Çin’e yazılım ihracatına başladık
Netaş’ın her dönemde ArGe’yi odağında tuttuğuna dikkat çeken Altay, sözlerini şöyle sürdürdü:
“Eğer öz değerlerinizde ülkeniz için üretmek, değer katmak tutkusu yani gerçek bir vatanseverlik varsa kolay kolay yıkılmazsınız. Nortel’in iflası sonrası, OEP ile büyüdük, şimdi de ZTE ile yolumuza büyük bir inançla devam ediyoruz. En büyük gururumuz, 5G’nin yükseldiği dönemde, dünyada 5G teknolojileri alanında en fazla patent sahibi olan ZTE firmasını ülkemize çektik. Güçlü mühendislik kasımız ve ArGe gücümüz ile yerlileştirme çalışmalarımızı başarıyla yürütüyoruz. Çin’e yazılım ihracatına başladık. 80’in üzerinde arkadaşımız Çin’e yazılım geliştiriyor. Böylece dünyanın en Batısında ABD’ye, en doğusunda Çin’e teknoloji satar hale geldik.”

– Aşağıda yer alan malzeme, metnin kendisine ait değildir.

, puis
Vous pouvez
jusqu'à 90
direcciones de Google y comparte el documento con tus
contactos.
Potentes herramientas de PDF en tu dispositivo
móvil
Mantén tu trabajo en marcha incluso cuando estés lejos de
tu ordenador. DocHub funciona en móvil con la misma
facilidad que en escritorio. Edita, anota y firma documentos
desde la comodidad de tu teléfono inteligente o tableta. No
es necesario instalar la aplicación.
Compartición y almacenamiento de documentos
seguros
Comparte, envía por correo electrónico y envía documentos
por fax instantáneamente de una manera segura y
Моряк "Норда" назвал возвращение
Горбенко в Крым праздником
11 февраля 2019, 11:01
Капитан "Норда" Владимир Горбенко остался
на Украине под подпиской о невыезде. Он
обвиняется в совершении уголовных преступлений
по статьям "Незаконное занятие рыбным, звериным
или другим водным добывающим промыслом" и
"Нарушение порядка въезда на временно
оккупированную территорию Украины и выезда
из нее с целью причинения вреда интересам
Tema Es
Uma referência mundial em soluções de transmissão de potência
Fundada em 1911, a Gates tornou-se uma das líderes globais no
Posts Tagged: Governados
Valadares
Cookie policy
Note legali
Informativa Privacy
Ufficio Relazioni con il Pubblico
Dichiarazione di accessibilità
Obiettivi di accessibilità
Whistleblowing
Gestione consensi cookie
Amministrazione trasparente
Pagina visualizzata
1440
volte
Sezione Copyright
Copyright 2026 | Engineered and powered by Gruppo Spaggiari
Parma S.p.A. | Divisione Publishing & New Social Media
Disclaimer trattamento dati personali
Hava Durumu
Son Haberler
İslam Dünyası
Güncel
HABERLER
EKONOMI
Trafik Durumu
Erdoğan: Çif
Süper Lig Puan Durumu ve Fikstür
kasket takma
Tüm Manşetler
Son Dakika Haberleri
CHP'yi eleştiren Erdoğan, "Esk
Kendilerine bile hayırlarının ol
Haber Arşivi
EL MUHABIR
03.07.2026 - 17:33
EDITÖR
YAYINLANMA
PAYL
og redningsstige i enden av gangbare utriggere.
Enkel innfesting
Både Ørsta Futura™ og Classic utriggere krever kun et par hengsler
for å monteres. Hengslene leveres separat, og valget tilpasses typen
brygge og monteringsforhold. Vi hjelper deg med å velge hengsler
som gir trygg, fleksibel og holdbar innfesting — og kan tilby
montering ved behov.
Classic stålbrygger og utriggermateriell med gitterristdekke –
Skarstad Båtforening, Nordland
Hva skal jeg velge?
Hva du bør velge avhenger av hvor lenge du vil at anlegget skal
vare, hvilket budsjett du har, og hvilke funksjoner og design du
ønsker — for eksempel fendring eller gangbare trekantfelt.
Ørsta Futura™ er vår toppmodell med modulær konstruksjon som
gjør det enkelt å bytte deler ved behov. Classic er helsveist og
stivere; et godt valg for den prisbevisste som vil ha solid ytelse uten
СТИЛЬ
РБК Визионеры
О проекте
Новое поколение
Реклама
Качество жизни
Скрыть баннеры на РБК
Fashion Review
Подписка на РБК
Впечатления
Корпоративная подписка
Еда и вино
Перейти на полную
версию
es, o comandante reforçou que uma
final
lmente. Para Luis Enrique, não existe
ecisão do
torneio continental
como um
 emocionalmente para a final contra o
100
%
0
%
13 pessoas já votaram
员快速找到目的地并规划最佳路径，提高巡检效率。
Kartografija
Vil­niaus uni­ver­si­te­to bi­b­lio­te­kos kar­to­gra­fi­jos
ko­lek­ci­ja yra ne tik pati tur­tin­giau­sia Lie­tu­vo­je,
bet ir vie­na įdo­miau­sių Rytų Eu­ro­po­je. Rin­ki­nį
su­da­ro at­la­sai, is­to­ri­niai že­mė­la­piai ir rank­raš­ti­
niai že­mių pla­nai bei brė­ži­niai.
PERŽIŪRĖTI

Bölge ülkelerini akıllı teknolojilerle donatıyoruz
Netaş’ın son on yıldaki atağı ile Kazakistan’dan Cezayir’e kadar geniş bir bölgede ülkelerin teknolojik altyapılarını dönüştüren projeler üstlendiğini kaydeden Altay, Netaş’ın ArGe’si ile Türkiye’yi uç teknolojilerde yakın coğrafyanın üssü yapmayı hedeflediğini ifade etti. Bunun en önemli adımını Katar’da attıklarını söyleyen Altay, “Katar’da yaklaşık bir yıldır devam eden dijitalleşme projesinde ilk etabı tamamladık. E-Bileti merkezine alan akıllı etkinlik yönetim platformumuz ile Dünya Kupası için gittiğimiz Katar’ın bugün önemli bir bölümünün akıllı platforma taşınmasına destek oluyoruz. Bu proje ile ilk defa bir ülkeyi uçtan uca dijital hale getirmiş olacağız” diye konuştu.
KUTU
Ortağı Nortel’in iflasından sonra 27 ülkedeki 260 şirketinden ayakta kalan tek şirket oldu
Netaş CEO’su Müjdat Altay, neden böyle bir çalışmaya ihtiyaç duyulduğuna ilişkin soruya şöyle yanıt verdi: “Bu kitap ile Türkiye’nin ArGe ve telekomünikasyon tarihine ışık tuttuk, tarihi bir belge hazırladık. Netaş’ın Türkiye için ürettiği değeri gözler önüne sererken, nice şirketlere ve gençlere ilham olmak istedik. Şunu anlatmak istedik, sadece mühendislik gücü, sadece güçlü ortaklar ya da sadece çok çalışmak değil işin tılsımı, tüm bunlara ek olarak öz değerlerimizden biri olan ülkesine aşık olmak, vatanı için üretmek, bilgiyi paylaşmak, koca bir ailenin parçası olduğunu bilerek yılmadan azimle tutkuyla cesaretle yol alabilmek. Bugün, Nortel’in piyasadan çekilmesinden sonra; 27 ülkedeki 260 şirketinden geriye kalan tek şirket olmak bir tesadüf değil. 16 yıl içinde üç defa ana hissedar değiştirmesine rağmen Netaşlılık ruhu bizi ayakta tuttu. Yaşadığımız değişim süreçlerinden her seferinde daha da güçlenerek çıktık. Verilen tüm bu mücadeleleri tarihsel bir gelişim içinde anekdotlarla, ama en önemlisi de emeğiyle, kalbiyle yaşanmışlıklarla vermek istedik.”